The person was wearing a cloak and Femira couldn’t tell if they had any weapons. She remained in her crouched fighting stance, waiting for the other person to make the first move.
“Well to me you’re just another thief. My right’s about the same as yours as I see it, so you’re going to have to do a whisp better than that.”
“Who are you working with?” the shadow asked.
“Working alone,” she said.
“Lying and thieving are often neighbours. If you’re going to lie to me, at least make it a convincing one.”
“I don’t owe you nothing,” she replied, running through the possibilities of what this person could be hiding in their cloak. Most likely daggers, similar to her own, or a shortsword, anything bigger would be showing. She slowly edged back closer to the street, hoping to lure the person into the light of the gaslamps.
“Just what you stole,” they replied and matched her steps slowly advancing.
Closer to the entrance of the alley, gaslamp light broke through from the street along with the ecko’s light. The person was hooded, but even shadowed beneath the hood, Femira was almost certain it was a boy. Not a man—a boy. You’ve made a big mistake kid. Femira jumped at him, slashing out with her dagger. He stepped quickly back surprised at her sudden attack and his hood flopped back showing a young pale face. Her intent had not been to hurt him but to scare him off, but he didn’t run.

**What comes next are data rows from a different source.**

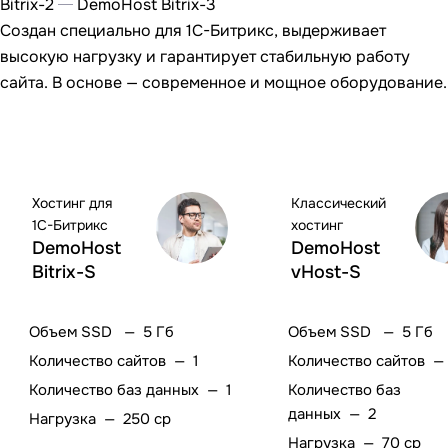
Bitrix-2
DemoHost Bitrix-3
Создан специально для 1С-Битрикс, выдерживает
высокую нагрузку и гарантирует стабильную работу
сайта. В основе — современное и мощное оборудование.
Хостинг для
Классический
1С-Битрикс
хостинг
DemoHost
DemoHost
Bitrix-S
vHost-S
Объем SSD
—
5 Гб
Объем SSD
—
5 Гб
Количество сайтов
—
1
Количество сайтов
Количество баз данных
—
1
Количество баз
данных
—
2
Нагрузка
—
250 cp
Нагрузка
—
70 cp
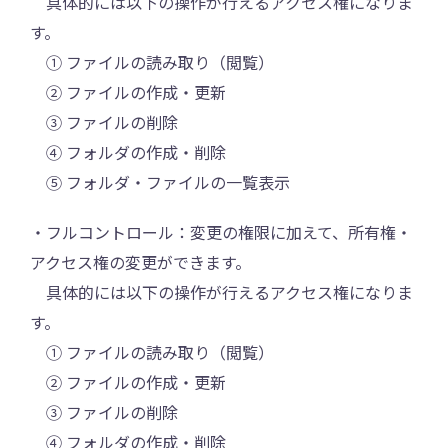
具体的には以下の操作が行えるアクセス権になりま
す。
① ファイルの読み取り（閲覧）
② ファイルの作成・更新
③ ファイルの削除
④ フォルダの作成・削除
⑤ フォルダ・ファイルの一覧表示
・フルコントロール：変更の権限に加えて、所有権・
アクセス権の変更ができます。
具体的には以下の操作が行えるアクセス権になりま
す。
① ファイルの読み取り（閲覧）
② ファイルの作成・更新
③ ファイルの削除
④ フォルダの作成・削除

“I’m giving you one more chance,” he said, a little shake in his voice now that Femira realised he was just a boy. Taller than her, to be sure, but still just a kid, “I’m giving you one more chance, kiddo. Back off before I cut you from neck to balls.” He didn’t draw any weapon, he’s got nothing, foolish boy. But he didn’t make any move to run from her. Fine! She took another swing at him, this one with a bit more intent behind it, not a fatal wound, just a little warning cut. The boy sidestepped around her, Femira felt the rush of wind as her blade brushed the space he had been, and she was falling. The ground beneath her collapsing, her feet kicking wildly against dust and her torso slammed hard against the cobblestone. Her daggers clattered ahead of her, echoing in the quiet alley. Outstretched arms she grasped at the stones before she fell further into the ground. There was a sudden tightening on her legs, cold solid arms grabbing at her legs and waist. Instinctively she tried to kick, but the grip was impossibly firm. Panic rising, she tried to twist to see where the cloaked boy had gone. But she was pinned in place at the waist. She realised with sharp clarity that she was held by the ground itself. But she didn’t grasp it quick enough as she felt her pouch containing the pages ripped from her back.
She reached for her earthstone, and felt the hum. She set to quickly dissolving the stone holding her, pushing her hand down with frenzied breaths. In a few moments, she’d carved out enough space to wriggle her legs free and crawl up out of the hole in the alley. Without even getting to her feet, she pushed herself forward reaching for her daggers, her hand clasped the hilt and she rolled on her back ready to stab the boy.
But he was gone?
Cautiously, she rose to standing. Her braid whacking as she whipped her head about the alley looking for the boy. “Shit”
“Fuck! Shit! Shit! Prick!!” she shouted furiously at the empty alleyway. She darted onto the main street but didn’t spot the boy anywhere. “Aaaaah!” she screamed bitterly, “get back here you little shit!” There were a few stragglers on the other side of the street and they hurriedly moved on.